> _Exercise aim_
Nothing but the lines from the first line of the material below through the line that holds "Abortion pills in Egypt - Cytotec misoprostol, estimate: 1" should be set down, exactly and with pictures left out.

> _Data excerpts_
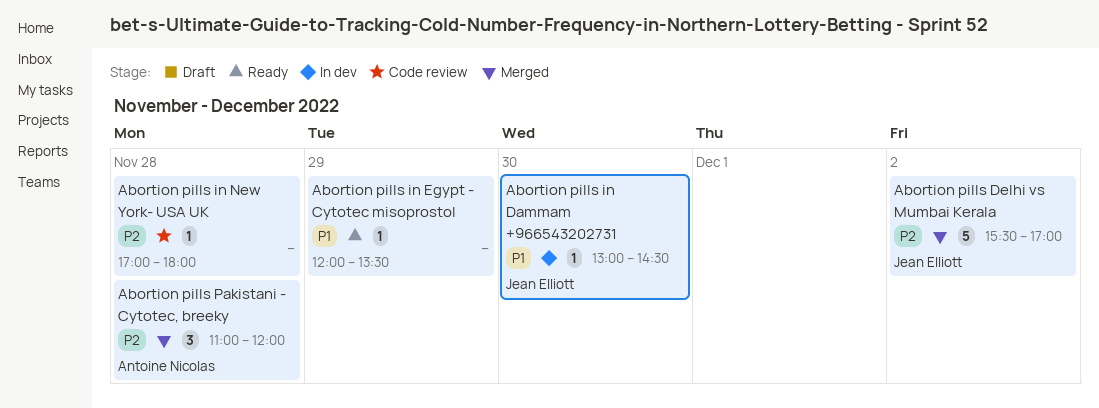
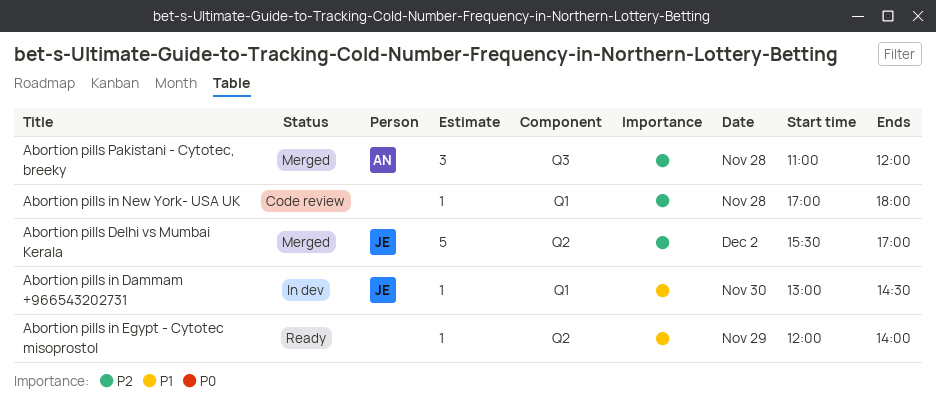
Abortion pills in Egypt - Cytotec misoprostol, ends: 13:30 -> 14:00

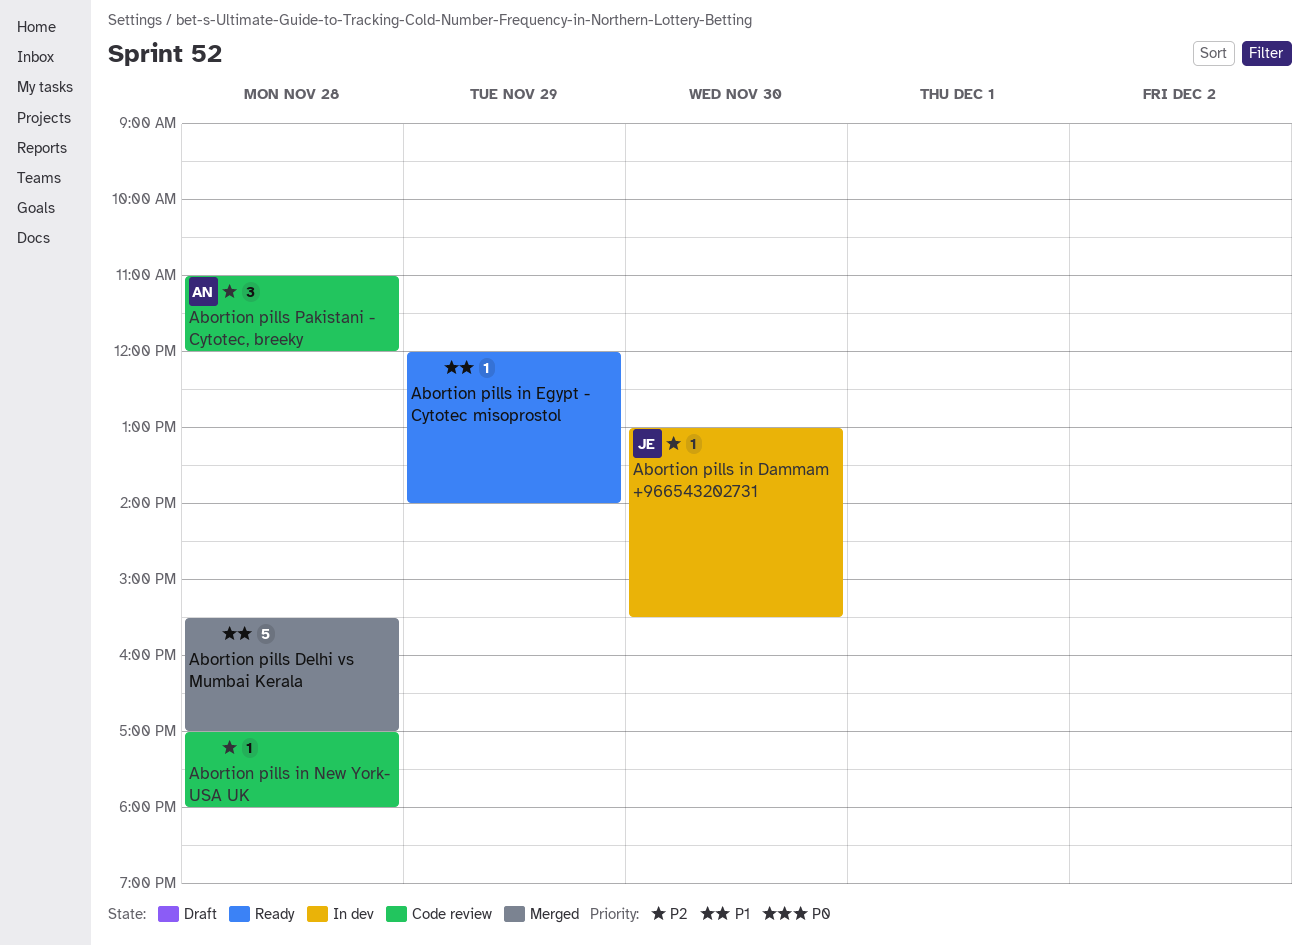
Abortion pills Delhi vs Mumbai Kerala, owner: JE -> none
Abortion pills Delhi vs Mumbai Kerala, priority: P2 -> P1
Abortion pills Delhi vs Mumbai Kerala, day: Dec 2 -> Nov 28
Abortion pills in Dammam +966543202731, priority: P1 -> P2
Abortion pills in Dammam +966543202731, ends: 14:30 -> 15:30
Abortion pills Pakistani - Cytotec, breeky, status: Merged -> Code review

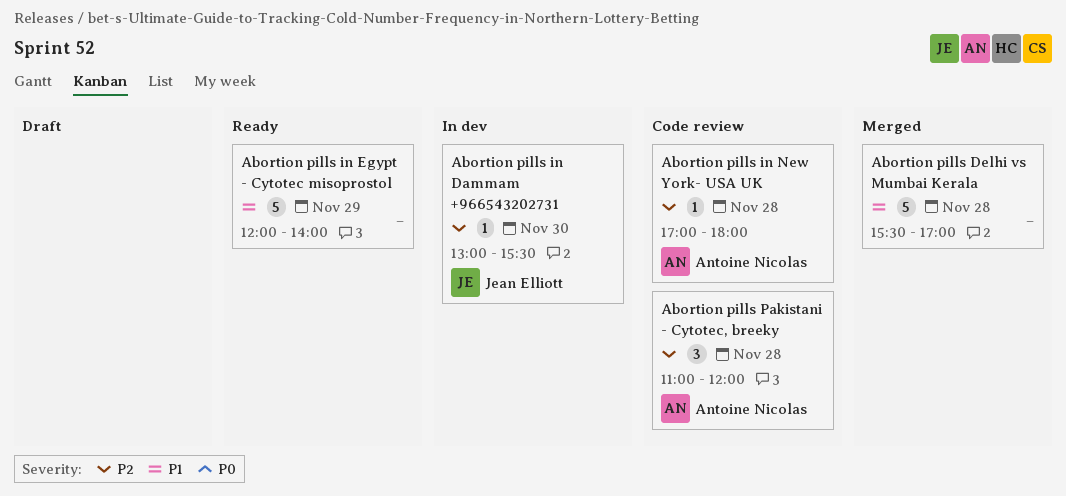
Abortion pills in Egypt - Cytotec misoprostol, estimate: 1 -> 5
Abortion pills in New York- USA UK, owner: none -> Antoine Nicolas

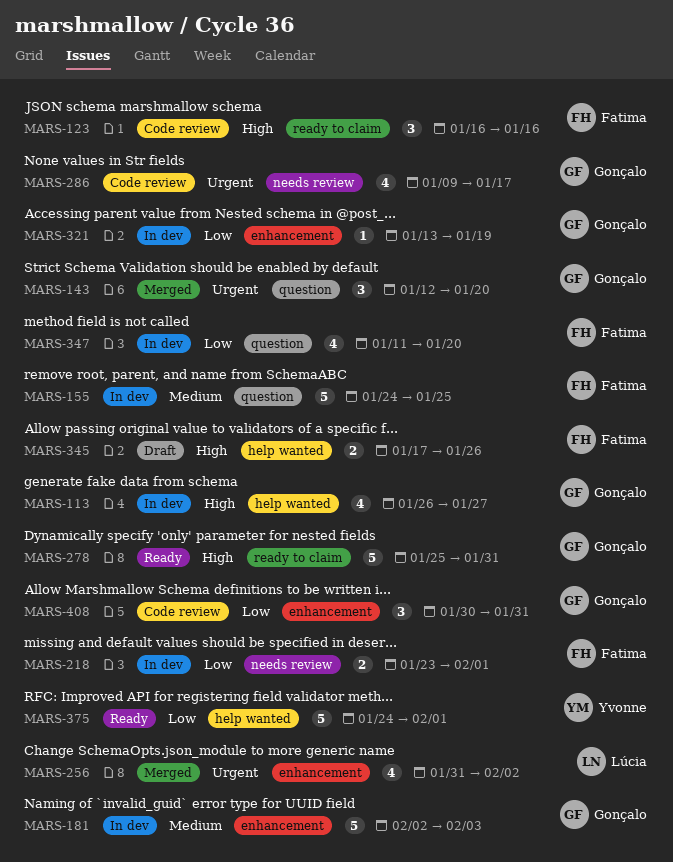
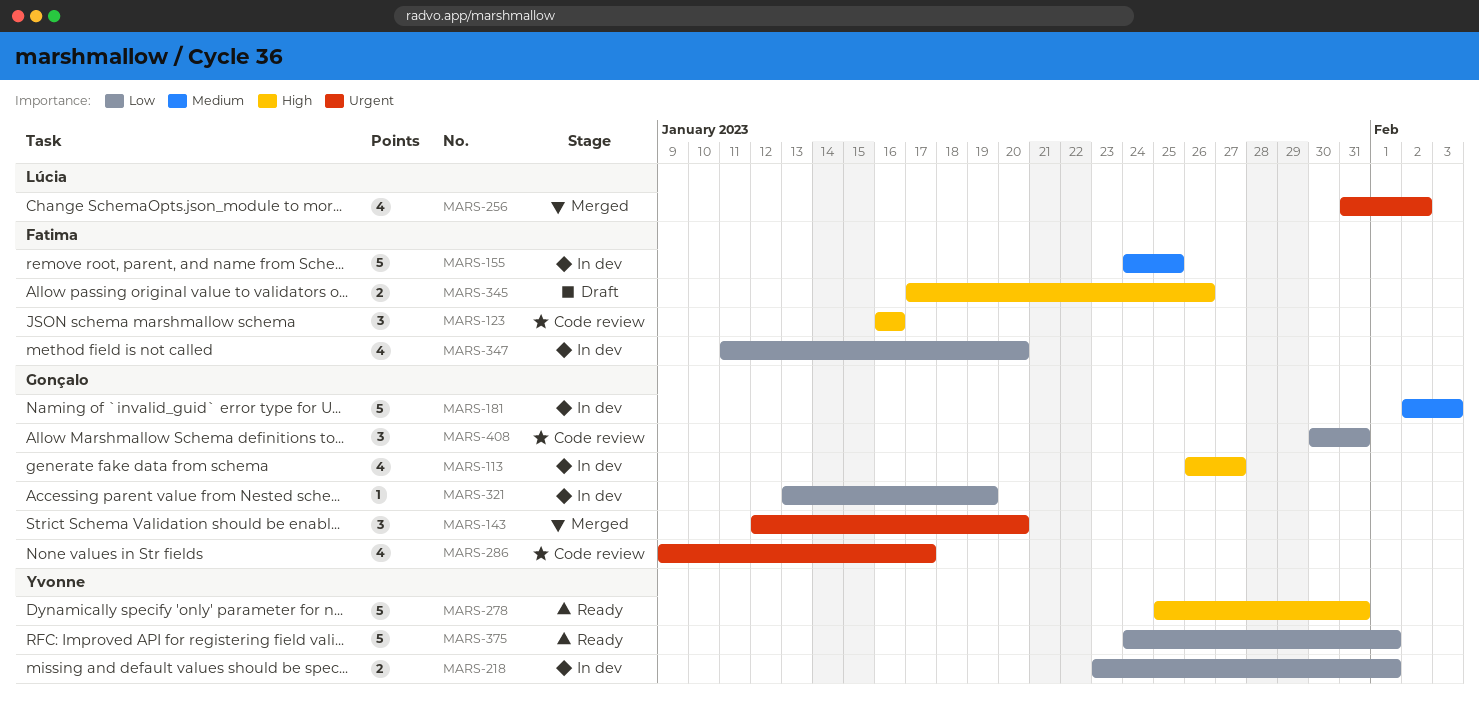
MARS-218, owner: Fatima -> Yvonne
MARS-278, owner: Gonçalo -> Yvonne

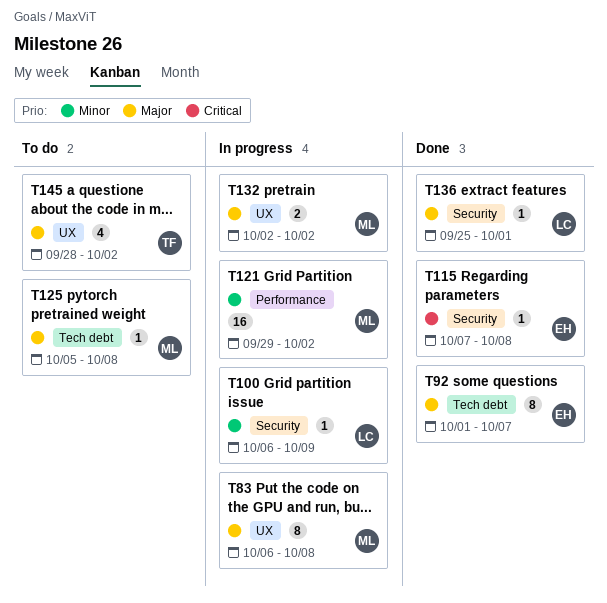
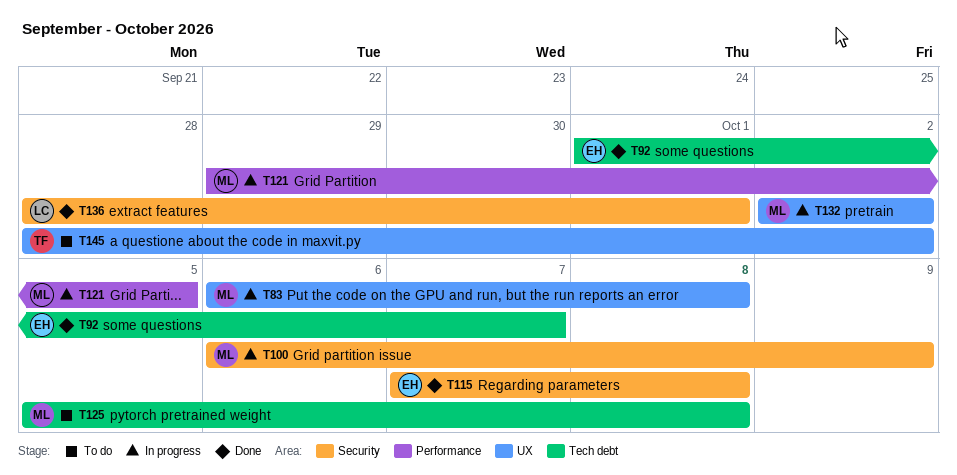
T100, owner: LC -> ML
T121, due: Oct 2 -> Oct 5
T136, start: Sep 25 -> Sep 28

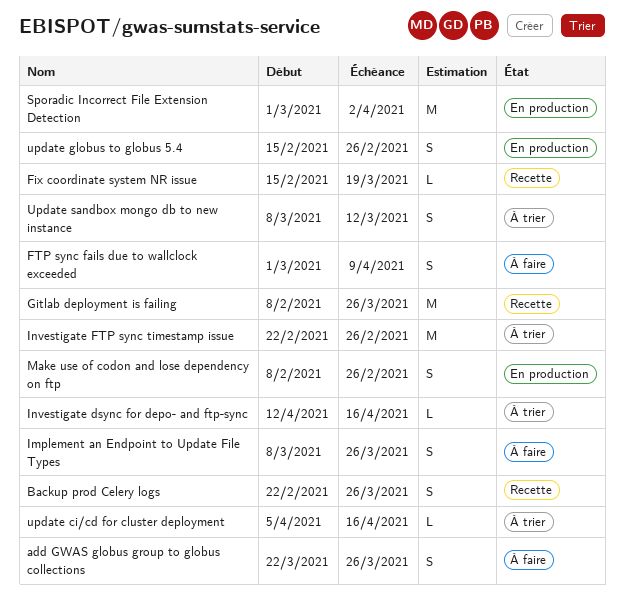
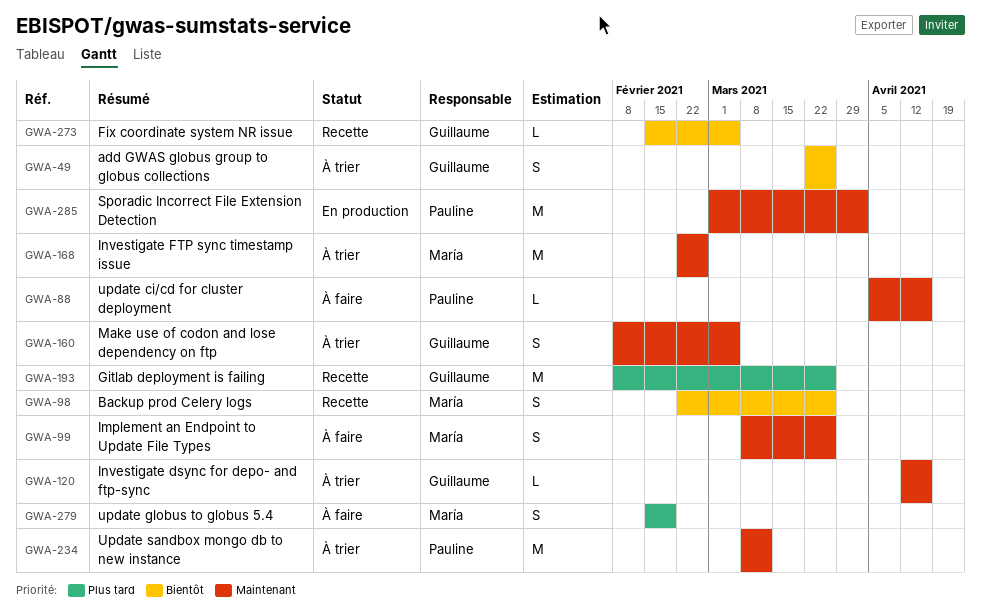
add GWAS globus group to globus collections, status: À faire -> À trier
Fix coordinate system NR issue, due: Mar 19 -> Mar 5
FTP sync fails due to wallclock exceeded: present -> none
Make use of codon and lose dependency on ftp, status: En production -> À trier
Make use of codon and lose dependency on ftp, due: Feb 26 -> Mar 5
update ci/cd for cluster deployment, status: À trier -> À faire
update globus to globus 5.4, status: En production -> À faire
update globus to globus 5.4, due: Feb 26 -> Feb 19
Update sandbox mongo db to new instance, estimate: S -> M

> _Task solution_
Abortion pills in Egypt - Cytotec misoprostol, ends: 13:30 -> 14:00

Abortion pills Delhi vs Mumbai Kerala, owner: JE -> none
Abortion pills Delhi vs Mumbai Kerala, priority: P2 -> P1
Abortion pills Delhi vs Mumbai Kerala, day: Dec 2 -> Nov 28
Abortion pills in Dammam +966543202731, priority: P1 -> P2
Abortion pills in Dammam +966543202731, ends: 14:30 -> 15:30
Abortion pills Pakistani - Cytotec, breeky, status: Merged -> Code review

Abortion pills in Egypt - Cytotec misoprostol, estimate: 1 -> 5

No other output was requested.